As another recession looms, marketers need to improve how they communicate the value of their work to chief financial officers, argues Cathy Taylor, WARC’s US Commissioning Editor.

Here we go again.

The global economy has been sitting on the familiar precipice leading into recession for months now, and most marketers of the world are in an equally familiar posture: a defensive crouch, watching budgets get cut, despite all the evidence demonstrating they should be standing tall and using this anticipated downturn as a time to build their brands for the long term.

WARC’s monthly Global Marketing Index puts data around what we all know is happening. The March 2023 report shows that in every region of the world, marketing spend is declining. Based on an index value of 50, in which scores over 50 indicate growth, and totals below this threshold point to a decline, the global value is at 45.6. The index for the Americas is lowest of all, at 42.0.


Look back at economic downturns over the decades and you’ll find a similar story. In its 2022 Leading National Advertisers report, Advertising Age notes that US marketing budgets declined in every recession dating back to 1991. And it explains that probably the only reason they didn’t decline during the recessions of the 1970s and 1980s was because that was also a time of double-digit inflation, which affected advertising costs.

This juxtaposition between the vast evidence around why brands should continue long-term marketing investment in times like these, contrasted with the wrong-headed, budget-slashing reality, is probably the industry’s best example of the old maxim: “Insanity is doing the same thing over and over again and expecting different results.”

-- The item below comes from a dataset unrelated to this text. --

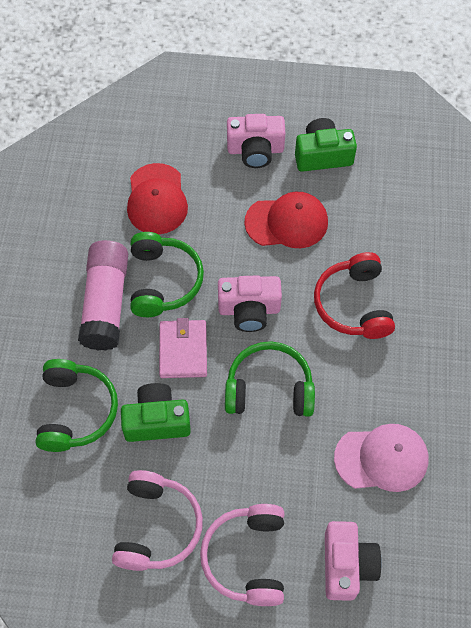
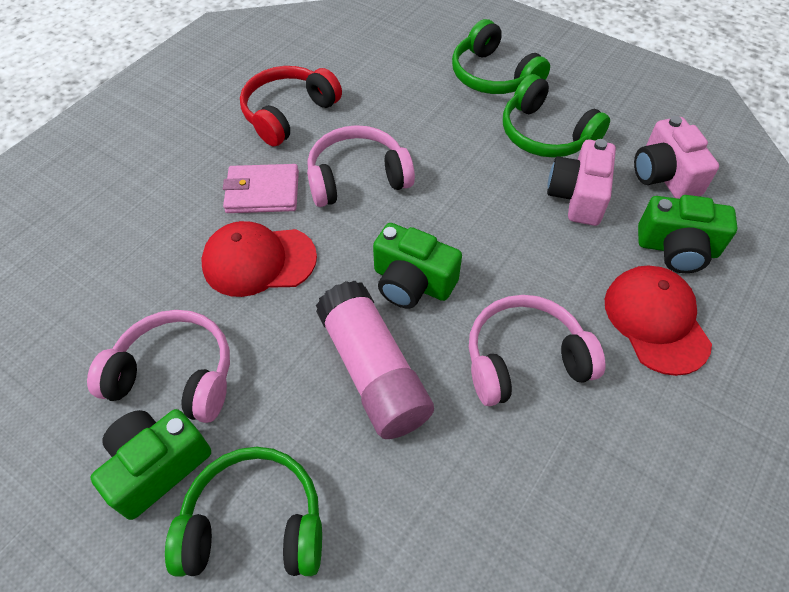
green camera: [121,383,191,442] [295,118,357,172] = 2 -> [90,409,211,520] [373,223,462,309] [638,195,737,273] = 3
pink camera: [218,275,282,332] [227,114,285,168] [325,521,382,601] = 3 -> [547,139,616,226] [634,116,719,199] = 2
pink cap: [334,424,429,492] = 1 -> none = 0
pink headphones: [112,470,203,571] [200,504,284,606] = 2 -> [87,310,230,423] [307,125,415,207] [469,295,606,406] = 3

Let’s be clear: Companies can’t cut their way to building stronger brands. But, more importantly, this disconnect is a sign that the problems marketers perpetually have in preserving their budgets doesn’t lie with having insufficient evidence.

Making the case

Reviewing this evidence undoubtedly yields some compelling insights:

  1. A focus on short-term activation damages long-term growth. Per Analytic Partners, upper-funnel tactics are 60% more effective over the long term and 25% less effective over the short term.
  2. Saving marketing dollars in the short term leads to the need for greater investment in the long term. Per the Boston Consulting Group, companies that cut brand-marketing spend not only see a 0.8% decline in market share, but need a future investment of $1.85 for every $1.00 saved from a short-term cut in brand spending.
  3. Shutting down TV ad spending entirely, even temporarily, results in severe impacts. Per Kantar Millward Brown, 60% of brands that did so for six months during the 2008 recession saw their brand image decrease by 28% and brand usage fall by 24%.
  4. The solution to a tight budget isn’t reducing media spend on long-term marketing, but optimizing it for maximum effect. Per Nielsen, return on investment can be as much as 45% lower for promotions than media, because promotional sales yield little in the way of incremental sales, and those sales must be higher to compensate for lost margins.

Convincing the chief financial officer

The holders of the purse strings often have something to say about these metrics – and, frequently, it’s a snide “So what?!”

Having seen this recession movie play many times over the last few decades, I think it’s time to look elsewhere for the root cause of the industry’s spending woes. Why? Because, as convincing as the evidence to keep marketing investment is – despite economic headwinds – it’s obviously not convincing outside of the marketing industry choir.

One crucial thing that’s needed is a better conversion rate not among customers, but among chief financial officers (CFOs).

That’s why a recent WARC webinar was focused on ‘Effectiveness and the CFO,’ and looked at how to bridge that gap in understanding between marketing and finance. As an industry, we’ve long shaken our fists at siloed thinking, but it’s usually part of an intramural skirmish pitting various marketing disciplines against one another.

Meanwhile, the biggest division may be the one that disconnects marketing from finance.

The webinar’s two guests, Pam Forbus, SVP/Chief Marketing Officer at liquor company Pernod Ricard North America, and Nancy Smith, President/CEO of analytics consultancy Analytic Partners, together mapped out the issue’s contours, and offered some strong advice.

Central to those proposed solutions – which include structuring internal organizations to increase the probability of success and focusing on metrics that look at effectiveness outcomes – is that marketers should proactively take the lead here. Encouraging finance to understand your world is one vital step. But it’s even more important to make it your business to understand theirs.

As Forbus noted, “We all study behavioral economics for our own ways to nudge consumers along the path to purchase. We’ve got to do the same with our CFO, our CEO, the C-suite.”

Bridging that gap also involves proving effectiveness together. As Smith said, “Probably one of the most impactful opportunities is to get the finance organization involved in defining how you calculate ROI.”

It should be easy to see how making this a joint practice breaks down silos, giving both disciplines some ownership of effectiveness outcomes.

Certainly, better CMO/CFO cooperation isn’t the only thing holding budgets back. As one example, research from the Financial Times several years ago found that many marketers suffer from “a lack of confidence in how to support brand growth,” including how to measure it. Yikes.

Still, it’s clear that the evidence alone on why brands should focus on long-term marketing isn’t moving the budget needle in most organizations. It’s time, not for more research studies, but for a new approach.